When that young family moved back to the U.S. in June 2017, Godel, Toombs and the other young Jews were on their own. That December, they hosted Hakehillah’s first Chanukah party.

For the past four years, the group has continued to hold programming, getting funding from Hakhel grants from Israel’s Ministry of Diaspora Affairs and from ALEPH Alliance for Jewish Renewal and the National Center to Encourage Judaism. They are sorting out their High Holiday plans, which have shifted every year due to the pandemic and Korean laws, which dictate that no one can have religious exemptions and take time off from work for holidays.

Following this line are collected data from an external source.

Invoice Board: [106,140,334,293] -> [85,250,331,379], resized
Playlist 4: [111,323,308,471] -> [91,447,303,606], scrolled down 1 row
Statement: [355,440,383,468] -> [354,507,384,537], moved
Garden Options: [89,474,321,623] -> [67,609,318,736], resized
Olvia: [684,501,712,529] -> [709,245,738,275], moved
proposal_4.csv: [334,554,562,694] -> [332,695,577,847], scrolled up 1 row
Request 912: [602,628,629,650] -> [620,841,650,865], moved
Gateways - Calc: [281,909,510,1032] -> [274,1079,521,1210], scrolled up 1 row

The Hakehillah members are working on their own Haggadah, which, beyond its purpose during Passover, will serve as an instructional manual and guide for the next generation of Jews in
South Korea.

Within the congregation, there are already six young Korean Jews, all 18 or younger, many of whom are the children of one Korean and one white, Jewish parent. The hope is that when Godel, as well as many other members, return to the U.S., this next generation of Hakehillah members can pick up the Haggadah — written in English, Hebrew and Korean — and adapt it to accommodate what their community needs years from now.

“Our space is very well defined,” Toombs said, “But it’s also vague enough that whoever takes it over next can decide the flavor, the identity of how it’s run.”